Sul tavolo ci sono moltissime domande, ma pochissime risposte.
Una crisi di sistema, che riguarda in contemporanea più economie nel mondo, è una situazione che non abbiamo mai affrontato o conosciuto prima. Si tratta di gestire problematiche complesse per le quali non bastano soluzioni banali e semplicistiche. Questo richiede la selezione di una certa categoria di persone – flessibili – e capaci di gestire la complessità esponenziale – multidisciplinari – risultante dalla crisi sanitaria.

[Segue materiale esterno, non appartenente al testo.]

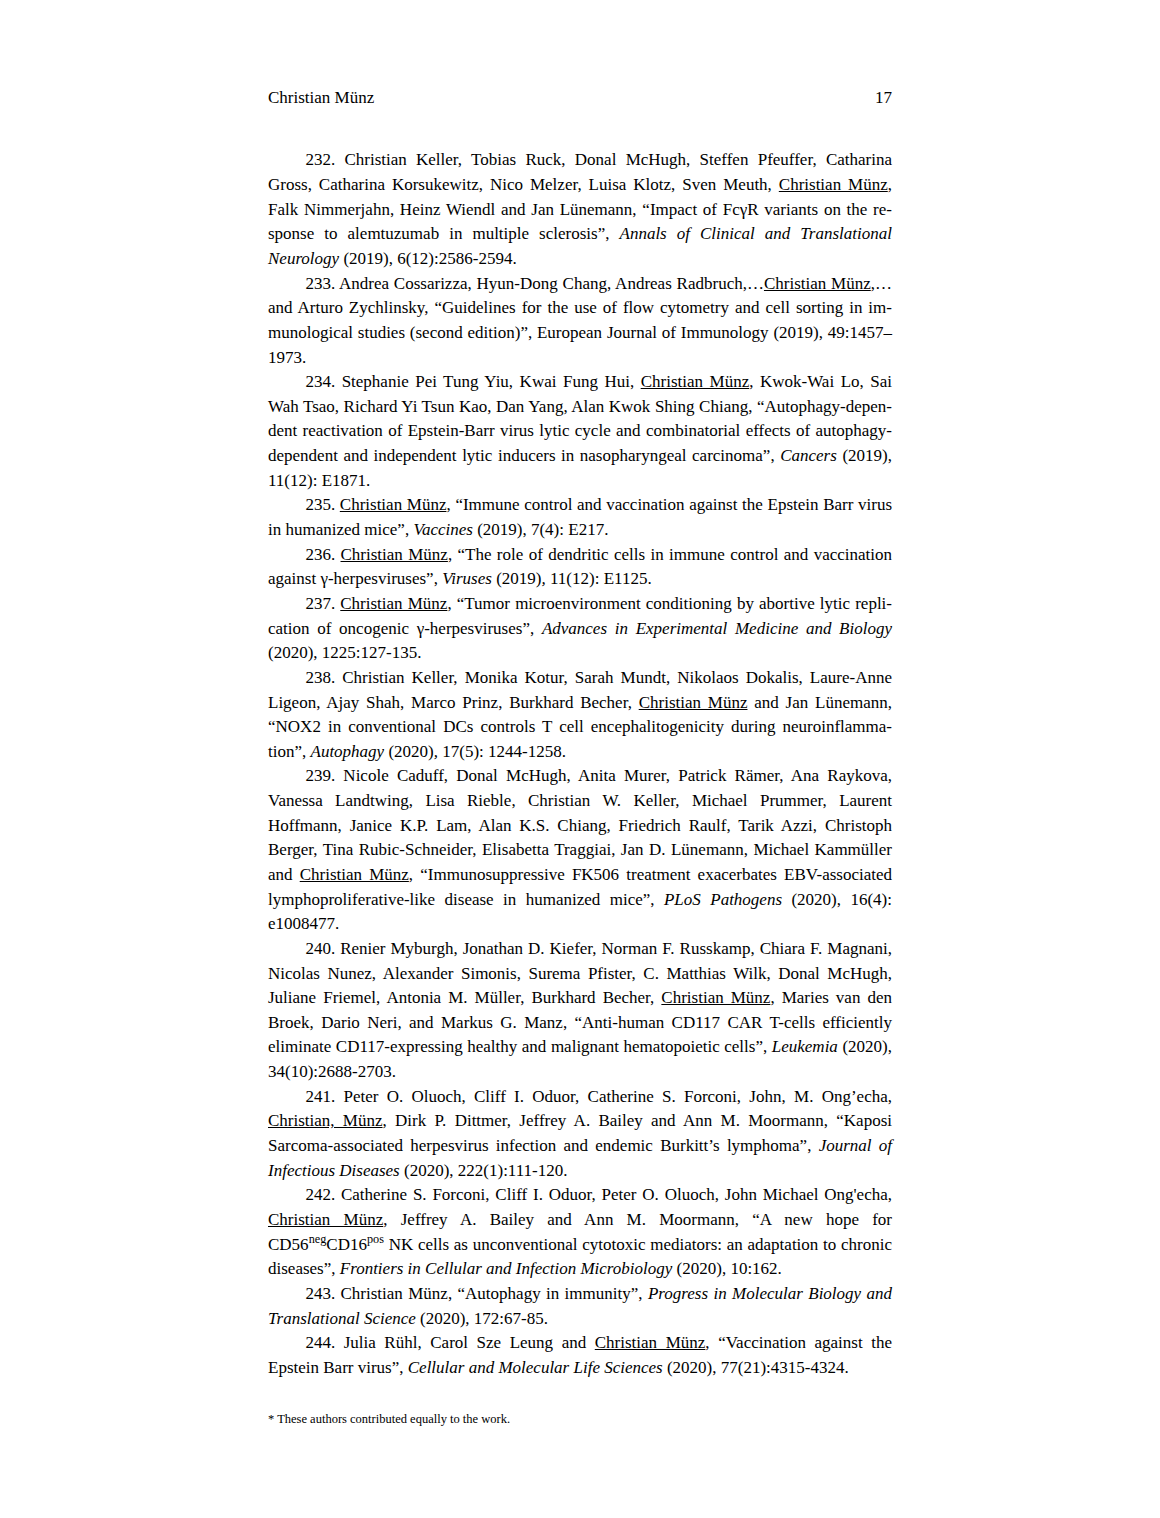Christian Münz 17
232. Christian Keller, Tobias Ruck, Donal McHugh, Steffen Pfeuffer, Catharina Gross, Catharina Korsukewitz, Nico Melzer, Luisa Klotz, Sven Meuth, Christian Münz, Falk Nimmerjahn, Heinz Wiendl and Jan Lünemann, “Impact of FcγR variants on the response to alemtuzumab in multiple sclerosis”, Annals of Clinical and Translational Neurology (2019), 6(12):2586-2594.
233. Andrea Cossarizza, Hyun-Dong Chang, Andreas Radbruch,…Christian Münz,… and Arturo Zychlinsky, “Guidelines for the use of flow cytometry and cell sorting in immunological studies (second edition)”, European Journal of Immunology (2019), 49:1457–1973.
234. Stephanie Pei Tung Yiu, Kwai Fung Hui, Christian Münz, Kwok-Wai Lo, Sai Wah Tsao, Richard Yi Tsun Kao, Dan Yang, Alan Kwok Shing Chiang, “Autophagy-dependent reactivation of Epstein-Barr virus lytic cycle and combinatorial effects of autophagy-dependent and independent lytic inducers in nasopharyngeal carcinoma”, Cancers (2019), 11(12): E1871.
235. Christian Münz, “Immune control and vaccination against the Epstein Barr virus in humanized mice”, Vaccines (2019), 7(4): E217.
236. Christian Münz, “The role of dendritic cells in immune control and vaccination against γ-herpesviruses”, Viruses (2019), 11(12): E1125.
237. Christian Münz, “Tumor microenvironment conditioning by abortive lytic replication of oncogenic γ-herpesviruses”, Advances in Experimental Medicine and Biology (2020), 1225:127-135.
238. Christian Keller, Monika Kotur, Sarah Mundt, Nikolaos Dokalis, Laure-Anne Ligeon, Ajay Shah, Marco Prinz, Burkhard Becher, Christian Münz and Jan Lünemann, “NOX2 in conventional DCs controls T cell encephalitogenicity during neuroinflammation”, Autophagy (2020), 17(5): 1244-1258.
239. Nicole Caduff, Donal McHugh, Anita Murer, Patrick Rämer, Ana Raykova, Vanessa Landtwing, Lisa Rieble, Christian W. Keller, Michael Prummer, Laurent Hoffmann, Janice K.P. Lam, Alan K.S. Chiang, Friedrich Raulf, Tarik Azzi, Christoph Berger, Tina Rubic-Schneider, Elisabetta Traggiai, Jan D. Lünemann, Michael Kammüller and Christian Münz, “Immunosuppressive FK506 treatment exacerbates EBV-associated lymphoproliferative-like disease in humanized mice”, PLoS Pathogens (2020), 16(4): e1008477.
240. Renier Myburgh, Jonathan D. Kiefer, Norman F. Russkamp, Chiara F. Magnani, Nicolas Nunez, Alexander Simonis, Surema Pfister, C. Matthias Wilk, Donal McHugh, Juliane Friemel, Antonia M. Müller, Burkhard Becher, Christian Münz, Maries van den Broek, Dario Neri, and Markus G. Manz, “Anti-human CD117 CAR T-cells efficiently eliminate CD117-expressing healthy and malignant hematopoietic cells”, Leukemia (2020), 34(10):2688-2703.
241. Peter O. Oluoch, Cliff I. Oduor, Catherine S. Forconi, John, M. Ong’echa, Christian, Münz, Dirk P. Dittmer, Jeffrey A. Bailey and Ann M. Moormann, “Kaposi Sarcoma-associated herpesvirus infection and endemic Burkitt’s lymphoma”, Journal of Infectious Diseases (2020), 222(1):111-120.
242. Catherine S. Forconi, Cliff I. Oduor, Peter O. Oluoch, John Michael Ong'echa, Christian Münz, Jeffrey A. Bailey and Ann M. Moormann, “A new hope for CD56negCD16pos NK cells as unconventional cytotoxic mediators: an adaptation to chronic diseases”, Frontiers in Cellular and Infection Microbiology (2020), 10:162.
243. Christian Münz, “Autophagy in immunity”, Progress in Molecular Biology and Translational Science (2020), 172:67-85.
244. Julia Rühl, Carol Sze Leung and Christian Münz, “Vaccination against the Epstein Barr virus”, Cellular and Molecular Life Sciences (2020), 77(21):4315-4324.
* These authors contributed equally to the work.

Per questo motivo, dobbiamo fare delle scelte. Soprattutto perché la crisi è arrivata in un momento nel quale l’export marchigiano è in difficoltà e ben al di sotto al livello del 2008. In effetti, l’export regionale ha impiegato sette anni per ritrovare il livello pre-crisi e da allora non siamo più riusciti a superarlo. E le imprese sono una componente importante della nostra società, della nostra regione e dell’Italia.
Per questo motivo, dobbiamo gestire delle priorità. L’internazionalizzazione deve essere una priorità strategica, specialmente nei settori agroalimentari, nella promozione del “Made in Italy” e dell’“Italian Way of Life”, che – per il nostro sistema industriale – rimangono risorse senza fine né confini.

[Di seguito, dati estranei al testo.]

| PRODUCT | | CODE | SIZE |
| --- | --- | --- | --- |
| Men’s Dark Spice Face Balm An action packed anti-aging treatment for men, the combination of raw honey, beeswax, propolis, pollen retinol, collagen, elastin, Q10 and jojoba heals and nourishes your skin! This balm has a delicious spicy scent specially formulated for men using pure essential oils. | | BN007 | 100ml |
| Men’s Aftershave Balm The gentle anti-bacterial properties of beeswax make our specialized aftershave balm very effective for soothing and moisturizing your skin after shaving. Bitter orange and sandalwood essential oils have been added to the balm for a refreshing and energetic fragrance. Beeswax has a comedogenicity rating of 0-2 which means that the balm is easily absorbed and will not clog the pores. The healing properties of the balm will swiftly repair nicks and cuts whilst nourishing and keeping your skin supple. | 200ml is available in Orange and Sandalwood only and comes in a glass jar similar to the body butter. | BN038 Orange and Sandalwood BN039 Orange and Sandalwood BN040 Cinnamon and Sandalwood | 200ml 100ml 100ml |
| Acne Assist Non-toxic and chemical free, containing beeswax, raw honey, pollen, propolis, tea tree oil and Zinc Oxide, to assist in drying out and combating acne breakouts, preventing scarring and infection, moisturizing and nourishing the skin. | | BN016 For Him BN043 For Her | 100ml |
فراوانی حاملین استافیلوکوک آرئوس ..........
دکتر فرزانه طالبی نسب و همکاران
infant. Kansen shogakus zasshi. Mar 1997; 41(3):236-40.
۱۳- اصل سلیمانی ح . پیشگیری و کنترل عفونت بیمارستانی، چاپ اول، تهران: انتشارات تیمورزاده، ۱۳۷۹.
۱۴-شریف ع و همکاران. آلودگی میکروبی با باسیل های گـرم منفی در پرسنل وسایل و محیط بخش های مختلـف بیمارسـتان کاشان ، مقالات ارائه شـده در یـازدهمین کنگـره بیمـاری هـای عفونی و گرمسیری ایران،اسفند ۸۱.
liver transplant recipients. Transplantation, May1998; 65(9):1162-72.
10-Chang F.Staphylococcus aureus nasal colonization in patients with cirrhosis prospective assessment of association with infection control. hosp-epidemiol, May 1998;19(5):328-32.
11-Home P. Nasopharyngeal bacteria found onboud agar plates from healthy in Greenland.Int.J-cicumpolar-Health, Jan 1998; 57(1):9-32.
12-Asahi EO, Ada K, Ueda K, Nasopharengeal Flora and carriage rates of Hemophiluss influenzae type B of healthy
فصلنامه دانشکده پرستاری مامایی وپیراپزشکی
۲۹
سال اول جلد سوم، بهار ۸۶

Per questo motivo, dobbiamo accettare di assumere delle responsabilità. Impegnarsi, agire per il bene della collettività rimane – oggi più che mai – un obbligo, un onere o un onore per chi vuole servire la propria regione, il proprio paese e sostenere l’Europa.
Sarà la fine della globalizzazione dopo il rallentamento, dal 2016, degli Stati Uniti in quel senso?
Se è vero che l’economia mondiale si è spostata verso l’Asia – sia in termini di produzione, consumi e disponibilità finanziaria – è anche vero che le Marche e l’Italia con i loro prodotti e servizi hanno ancora molte carte da giocare nell’economia.
Il problema, invece, sembra essere rappresentato dalla straordinaria E-trasformation (trasformazione digitale dei modelli economici) che è anche causa dell’accelerazione digitale conosciuta dall’inizio della crisi sanitaria e per la quale eravamo poco preparati.
Rischiamo di non poter reggere il passo.
Se già al livello europeo – prima della crisi sanitaria – eravamo giunti alla conclusione che nessun paese potrà affrontare il mondo da solo, anche a livello locale ci dobbiamo mettere in testa che il mondo era, è e deve rimanere il nostro mercato. Anche l’internazionalizzazione ha bisogno di un luogo nel quale determinare le strategie e trovare le soluzioni ai molteplici problemi.